━━━ TEKS BACAAN ━━━

Faktor-Faktor Penghambat Ekspor Produk
UKM
1.
Akses Terhadap Sumberdaya Produktif
Akses terhadap sumberdaya produktif
merupakan aset yang harus dimiliki pelaku bisnis. Akses terhadap
sumberdaya produktif merupakan faktor yang menentukan dalam kelancaran dan
keberhasilan aktivitas bisnis. Dalam hal ini, UKM masih menghadapi hambatan dalam
mengakses sumberdaya produktif. Temuan lapang menunjukkan bahwa hambatan UKM
dalam mengakses sumberdaya produktif terdapat pada pembiayaan dan pemasaran
(64,29 persen), Jaringan bisnis (57,14 persen) dan teknologi (42,86
persen).
Kondisi tersebut di atas memerlukan
bantuan/fasilitasi sebagai upaya meningkatkan akses UKM terhadap sumberdaya
produktif. Bentuk fasilitasi yang dapat dilakukan adalah menyediakan pembiayaan
dengan perlakuan tertentu, baik untuk investasi maupun modal kerja, yang
memenuhi criteria persyaratan mudah, mekanisme cepat, dan biaya murah. Di
samping itu,diperlukan fasilitasi yang diarahkan pada pengembangan jaringan
bisnis UKM agar UKM dapat meningkatkan akses pasar produknya.

━━━

TUGAS DAN LATIHAN >>
1) Terjemahkan kalimat dari teks tentang hambatan ekspor produk UKM ini ke dalam bahasa Inggris: "Akses terhadap sumberdaya produktif merupakan faktor yang menentukan dalam kelancaran dan keberhasilan aktivitas bisnis."
2) Menurut temuan lapang dalam teks tentang hambatan ekspor produk UKM, berapa persen hambatan UKM terdapat pada jaringan bisnis?
Daftar yang menyertai teks ini tidak diperlukan untuk mengerjakan tugas.

━━━ INFORMASI YANG DIBERIKAN ━━━

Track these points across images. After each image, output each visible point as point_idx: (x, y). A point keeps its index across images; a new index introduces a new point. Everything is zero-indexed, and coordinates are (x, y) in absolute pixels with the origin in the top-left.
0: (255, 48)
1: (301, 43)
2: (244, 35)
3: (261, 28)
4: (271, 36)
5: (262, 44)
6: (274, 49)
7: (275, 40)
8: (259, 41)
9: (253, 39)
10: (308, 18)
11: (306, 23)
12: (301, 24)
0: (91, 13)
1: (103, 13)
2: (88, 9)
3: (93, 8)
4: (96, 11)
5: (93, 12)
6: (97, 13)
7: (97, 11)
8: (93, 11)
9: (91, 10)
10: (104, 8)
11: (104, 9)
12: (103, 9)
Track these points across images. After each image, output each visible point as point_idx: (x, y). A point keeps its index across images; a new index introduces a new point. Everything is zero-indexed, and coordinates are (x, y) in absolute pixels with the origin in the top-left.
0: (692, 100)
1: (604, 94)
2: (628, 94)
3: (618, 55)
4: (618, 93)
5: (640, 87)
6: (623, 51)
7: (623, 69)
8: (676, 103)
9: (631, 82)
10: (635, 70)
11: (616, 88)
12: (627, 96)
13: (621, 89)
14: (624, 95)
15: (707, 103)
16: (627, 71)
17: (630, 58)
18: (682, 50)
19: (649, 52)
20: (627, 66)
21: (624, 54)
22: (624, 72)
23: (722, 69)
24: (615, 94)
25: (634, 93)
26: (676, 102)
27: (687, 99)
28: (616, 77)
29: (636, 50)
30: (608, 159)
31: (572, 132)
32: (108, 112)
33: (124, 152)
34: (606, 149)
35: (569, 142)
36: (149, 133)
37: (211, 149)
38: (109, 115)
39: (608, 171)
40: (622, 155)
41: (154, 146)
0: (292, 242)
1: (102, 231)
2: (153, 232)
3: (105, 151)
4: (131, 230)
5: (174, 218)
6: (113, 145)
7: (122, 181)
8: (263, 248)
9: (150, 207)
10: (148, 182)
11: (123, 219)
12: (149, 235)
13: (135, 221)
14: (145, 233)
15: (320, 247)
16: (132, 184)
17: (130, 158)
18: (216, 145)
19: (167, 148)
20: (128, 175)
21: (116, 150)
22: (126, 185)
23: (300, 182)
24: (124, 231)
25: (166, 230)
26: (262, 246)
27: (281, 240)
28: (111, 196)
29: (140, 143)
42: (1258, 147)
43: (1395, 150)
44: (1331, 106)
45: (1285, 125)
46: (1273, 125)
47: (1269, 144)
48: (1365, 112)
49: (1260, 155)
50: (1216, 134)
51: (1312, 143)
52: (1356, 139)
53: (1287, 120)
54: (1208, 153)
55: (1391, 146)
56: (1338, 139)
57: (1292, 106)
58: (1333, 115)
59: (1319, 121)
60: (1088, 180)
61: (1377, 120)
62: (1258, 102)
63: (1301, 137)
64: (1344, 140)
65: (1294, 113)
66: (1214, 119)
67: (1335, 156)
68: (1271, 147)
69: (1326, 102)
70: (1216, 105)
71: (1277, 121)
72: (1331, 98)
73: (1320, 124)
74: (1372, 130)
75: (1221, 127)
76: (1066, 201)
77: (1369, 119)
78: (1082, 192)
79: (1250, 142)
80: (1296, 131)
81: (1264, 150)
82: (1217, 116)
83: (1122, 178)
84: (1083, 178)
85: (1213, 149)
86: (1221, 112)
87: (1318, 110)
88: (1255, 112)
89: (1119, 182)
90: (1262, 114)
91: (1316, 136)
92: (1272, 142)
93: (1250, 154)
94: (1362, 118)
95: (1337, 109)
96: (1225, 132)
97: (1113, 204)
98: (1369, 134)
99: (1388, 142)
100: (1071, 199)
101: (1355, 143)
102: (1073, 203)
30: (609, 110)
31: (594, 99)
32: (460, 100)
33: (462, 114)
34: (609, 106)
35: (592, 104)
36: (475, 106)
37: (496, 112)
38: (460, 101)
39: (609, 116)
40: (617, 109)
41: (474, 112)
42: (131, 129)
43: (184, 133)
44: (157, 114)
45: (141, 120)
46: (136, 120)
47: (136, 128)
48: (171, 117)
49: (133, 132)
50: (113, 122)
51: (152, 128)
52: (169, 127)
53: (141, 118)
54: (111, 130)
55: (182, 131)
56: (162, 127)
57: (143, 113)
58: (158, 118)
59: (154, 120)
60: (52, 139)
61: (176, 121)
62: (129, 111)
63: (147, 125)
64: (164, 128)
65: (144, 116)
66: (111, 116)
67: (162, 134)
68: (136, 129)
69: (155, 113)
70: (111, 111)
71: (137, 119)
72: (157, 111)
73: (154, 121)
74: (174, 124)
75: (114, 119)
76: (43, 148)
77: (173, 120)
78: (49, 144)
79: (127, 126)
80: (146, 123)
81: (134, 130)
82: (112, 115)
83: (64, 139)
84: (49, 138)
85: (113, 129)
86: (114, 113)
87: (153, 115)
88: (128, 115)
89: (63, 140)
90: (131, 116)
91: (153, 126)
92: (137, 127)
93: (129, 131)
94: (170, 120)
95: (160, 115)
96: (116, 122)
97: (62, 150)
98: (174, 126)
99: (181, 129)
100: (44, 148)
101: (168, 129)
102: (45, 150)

━━━

KUNCI JAWABAN >>
1) Access to productive resources is a determining factor in the smooth running and success of business activities.

2) 57,14 persen.